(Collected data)
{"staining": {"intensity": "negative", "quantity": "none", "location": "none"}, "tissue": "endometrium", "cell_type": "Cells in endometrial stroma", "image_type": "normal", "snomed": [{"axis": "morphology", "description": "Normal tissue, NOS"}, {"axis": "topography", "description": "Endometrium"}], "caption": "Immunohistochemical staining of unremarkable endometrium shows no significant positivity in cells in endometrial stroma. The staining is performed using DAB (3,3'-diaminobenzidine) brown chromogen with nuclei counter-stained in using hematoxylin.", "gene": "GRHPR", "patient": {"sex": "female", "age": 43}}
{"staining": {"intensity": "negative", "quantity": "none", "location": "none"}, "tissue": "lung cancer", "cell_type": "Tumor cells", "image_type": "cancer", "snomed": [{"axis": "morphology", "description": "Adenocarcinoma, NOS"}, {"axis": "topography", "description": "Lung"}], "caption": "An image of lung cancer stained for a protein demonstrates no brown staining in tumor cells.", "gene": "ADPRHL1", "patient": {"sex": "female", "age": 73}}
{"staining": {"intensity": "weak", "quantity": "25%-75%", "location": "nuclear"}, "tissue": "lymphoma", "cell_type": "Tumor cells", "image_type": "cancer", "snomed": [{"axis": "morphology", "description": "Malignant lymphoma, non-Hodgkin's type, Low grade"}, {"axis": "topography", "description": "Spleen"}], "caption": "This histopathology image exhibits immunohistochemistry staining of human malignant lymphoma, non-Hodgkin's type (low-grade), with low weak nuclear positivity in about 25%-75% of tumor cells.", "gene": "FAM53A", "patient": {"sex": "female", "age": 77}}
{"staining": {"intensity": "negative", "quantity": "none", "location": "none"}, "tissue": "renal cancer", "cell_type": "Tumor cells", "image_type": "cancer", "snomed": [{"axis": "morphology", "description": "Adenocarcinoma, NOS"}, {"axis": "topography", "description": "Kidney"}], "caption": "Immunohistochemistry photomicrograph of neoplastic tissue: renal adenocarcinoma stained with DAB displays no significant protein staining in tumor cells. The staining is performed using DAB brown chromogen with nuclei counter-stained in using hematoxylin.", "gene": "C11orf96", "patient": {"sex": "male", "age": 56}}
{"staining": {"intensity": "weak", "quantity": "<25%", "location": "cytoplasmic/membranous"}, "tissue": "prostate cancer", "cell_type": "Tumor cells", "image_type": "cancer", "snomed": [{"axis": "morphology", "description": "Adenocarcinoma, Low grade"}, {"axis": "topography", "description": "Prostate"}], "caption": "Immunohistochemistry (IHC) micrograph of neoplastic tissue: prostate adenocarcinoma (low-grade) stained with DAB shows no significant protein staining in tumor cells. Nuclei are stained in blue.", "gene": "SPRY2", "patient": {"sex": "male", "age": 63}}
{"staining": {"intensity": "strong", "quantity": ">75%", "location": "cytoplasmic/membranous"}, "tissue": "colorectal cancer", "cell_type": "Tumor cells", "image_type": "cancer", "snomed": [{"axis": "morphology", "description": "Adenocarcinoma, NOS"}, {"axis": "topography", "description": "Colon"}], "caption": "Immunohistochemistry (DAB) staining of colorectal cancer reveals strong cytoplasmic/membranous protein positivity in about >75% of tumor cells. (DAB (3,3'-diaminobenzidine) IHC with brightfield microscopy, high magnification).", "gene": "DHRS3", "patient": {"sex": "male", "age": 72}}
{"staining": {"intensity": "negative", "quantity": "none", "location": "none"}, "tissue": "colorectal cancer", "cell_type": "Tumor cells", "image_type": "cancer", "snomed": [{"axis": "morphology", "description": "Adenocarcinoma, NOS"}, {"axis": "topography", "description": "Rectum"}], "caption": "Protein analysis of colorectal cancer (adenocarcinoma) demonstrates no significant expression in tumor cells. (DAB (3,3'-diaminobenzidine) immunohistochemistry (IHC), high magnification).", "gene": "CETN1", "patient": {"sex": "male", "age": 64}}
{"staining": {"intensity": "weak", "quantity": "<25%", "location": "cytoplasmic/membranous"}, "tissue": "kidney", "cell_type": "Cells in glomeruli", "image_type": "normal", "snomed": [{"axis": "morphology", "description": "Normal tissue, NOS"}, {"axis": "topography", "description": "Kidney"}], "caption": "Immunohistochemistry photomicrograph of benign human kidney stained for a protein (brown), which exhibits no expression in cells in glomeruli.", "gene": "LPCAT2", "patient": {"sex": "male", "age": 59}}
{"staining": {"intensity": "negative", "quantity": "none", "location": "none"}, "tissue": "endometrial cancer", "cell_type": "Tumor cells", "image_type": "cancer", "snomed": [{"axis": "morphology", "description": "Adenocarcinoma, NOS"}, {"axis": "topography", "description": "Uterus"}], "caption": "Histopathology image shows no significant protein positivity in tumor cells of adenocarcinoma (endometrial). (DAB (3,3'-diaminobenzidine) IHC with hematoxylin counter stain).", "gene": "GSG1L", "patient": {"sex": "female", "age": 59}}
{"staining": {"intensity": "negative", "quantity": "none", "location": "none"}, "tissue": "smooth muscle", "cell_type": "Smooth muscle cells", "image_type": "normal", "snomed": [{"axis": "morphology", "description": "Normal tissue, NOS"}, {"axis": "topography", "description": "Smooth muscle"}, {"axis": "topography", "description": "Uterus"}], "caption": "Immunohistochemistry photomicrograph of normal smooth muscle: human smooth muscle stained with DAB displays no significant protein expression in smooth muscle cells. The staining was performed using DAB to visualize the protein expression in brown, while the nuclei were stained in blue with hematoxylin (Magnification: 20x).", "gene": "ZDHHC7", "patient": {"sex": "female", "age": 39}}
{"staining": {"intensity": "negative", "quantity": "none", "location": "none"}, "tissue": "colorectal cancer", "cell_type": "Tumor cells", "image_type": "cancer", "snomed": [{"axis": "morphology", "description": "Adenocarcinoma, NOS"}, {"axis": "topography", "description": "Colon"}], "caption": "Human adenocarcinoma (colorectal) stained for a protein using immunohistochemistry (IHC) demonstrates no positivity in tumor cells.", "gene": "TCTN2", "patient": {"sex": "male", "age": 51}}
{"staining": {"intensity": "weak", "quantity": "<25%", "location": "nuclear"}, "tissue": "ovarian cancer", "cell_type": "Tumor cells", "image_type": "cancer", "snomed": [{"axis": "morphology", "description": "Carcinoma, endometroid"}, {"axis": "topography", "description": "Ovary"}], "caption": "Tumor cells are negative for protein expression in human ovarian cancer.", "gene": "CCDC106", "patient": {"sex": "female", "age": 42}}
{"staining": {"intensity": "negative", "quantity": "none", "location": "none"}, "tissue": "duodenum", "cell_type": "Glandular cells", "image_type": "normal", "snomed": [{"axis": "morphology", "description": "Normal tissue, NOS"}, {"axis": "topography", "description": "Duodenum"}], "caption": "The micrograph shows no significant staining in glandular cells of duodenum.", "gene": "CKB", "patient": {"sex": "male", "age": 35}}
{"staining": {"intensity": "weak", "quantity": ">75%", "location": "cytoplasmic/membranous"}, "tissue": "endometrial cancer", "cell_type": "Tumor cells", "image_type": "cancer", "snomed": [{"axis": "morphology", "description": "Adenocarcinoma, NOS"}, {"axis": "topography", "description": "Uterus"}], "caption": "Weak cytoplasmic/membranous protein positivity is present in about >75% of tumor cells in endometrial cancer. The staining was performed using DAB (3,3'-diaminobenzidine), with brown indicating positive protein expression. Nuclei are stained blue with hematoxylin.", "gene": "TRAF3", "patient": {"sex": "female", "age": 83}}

→ About this task: Return only the lines between the one holding "image of lung" and the one holding "(IHC) micrograph of", inclusive, exactly as they appear above.

→ Answer to this exercise:
{"staining": {"intensity": "negative", "quantity": "none", "location": "none"}, "tissue": "lung cancer", "cell_type": "Tumor cells", "image_type": "cancer", "snomed": [{"axis": "morphology", "description": "Adenocarcinoma, NOS"}, {"axis": "topography", "description": "Lung"}], "caption": "An image of lung cancer stained for a protein demonstrates no brown staining in tumor cells.", "gene": "ADPRHL1", "patient": {"sex": "female", "age": 73}}
{"staining": {"intensity": "weak", "quantity": "25%-75%", "location": "nuclear"}, "tissue": "lymphoma", "cell_type": "Tumor cells", "image_type": "cancer", "snomed": [{"axis": "morphology", "description": "Malignant lymphoma, non-Hodgkin's type, Low grade"}, {"axis": "topography", "description": "Spleen"}], "caption": "This histopathology image exhibits immunohistochemistry staining of human malignant lymphoma, non-Hodgkin's type (low-grade), with low weak nuclear positivity in about 25%-75% of tumor cells.", "gene": "FAM53A", "patient": {"sex": "female", "age": 77}}
{"staining": {"intensity": "negative", "quantity": "none", "location": "none"}, "tissue": "renal cancer", "cell_type": "Tumor cells", "image_type": "cancer", "snomed": [{"axis": "morphology", "description": "Adenocarcinoma, NOS"}, {"axis": "topography", "description": "Kidney"}], "caption": "Immunohistochemistry photomicrograph of neoplastic tissue: renal adenocarcinoma stained with DAB displays no significant protein staining in tumor cells. The staining is performed using DAB brown chromogen with nuclei counter-stained in using hematoxylin.", "gene": "C11orf96", "patient": {"sex": "male", "age": 56}}
{"staining": {"intensity": "weak", "quantity": "<25%", "location": "cytoplasmic/membranous"}, "tissue": "prostate cancer", "cell_type": "Tumor cells", "image_type": "cancer", "snomed": [{"axis": "morphology", "description": "Adenocarcinoma, Low grade"}, {"axis": "topography", "description": "Prostate"}], "caption": "Immunohistochemistry (IHC) micrograph of neoplastic tissue: prostate adenocarcinoma (low-grade) stained with DAB shows no significant protein staining in tumor cells. Nuclei are stained in blue.", "gene": "SPRY2", "patient": {"sex": "male", "age": 63}}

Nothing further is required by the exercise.